■ Task item ■
The line holding "silver mining and" and all lines that follow it to the end of the data: return these exactly, and nothing more.

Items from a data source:

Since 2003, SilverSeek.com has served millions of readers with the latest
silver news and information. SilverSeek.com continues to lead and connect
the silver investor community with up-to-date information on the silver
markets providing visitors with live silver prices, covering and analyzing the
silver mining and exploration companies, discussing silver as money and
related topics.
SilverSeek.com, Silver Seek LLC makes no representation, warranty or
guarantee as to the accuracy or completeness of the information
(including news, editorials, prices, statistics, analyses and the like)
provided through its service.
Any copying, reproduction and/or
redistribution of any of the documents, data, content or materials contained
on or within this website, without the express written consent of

■ Worked solution ■
silver mining and exploration companies, discussing silver as money and
related topics.
SilverSeek.com, Silver Seek LLC makes no representation, warranty or
guarantee as to the accuracy or completeness of the information
(including news, editorials, prices, statistics, analyses and the like)
provided through its service.
Any copying, reproduction and/or
redistribution of any of the documents, data, content or materials contained
on or within this website, without the express written consent of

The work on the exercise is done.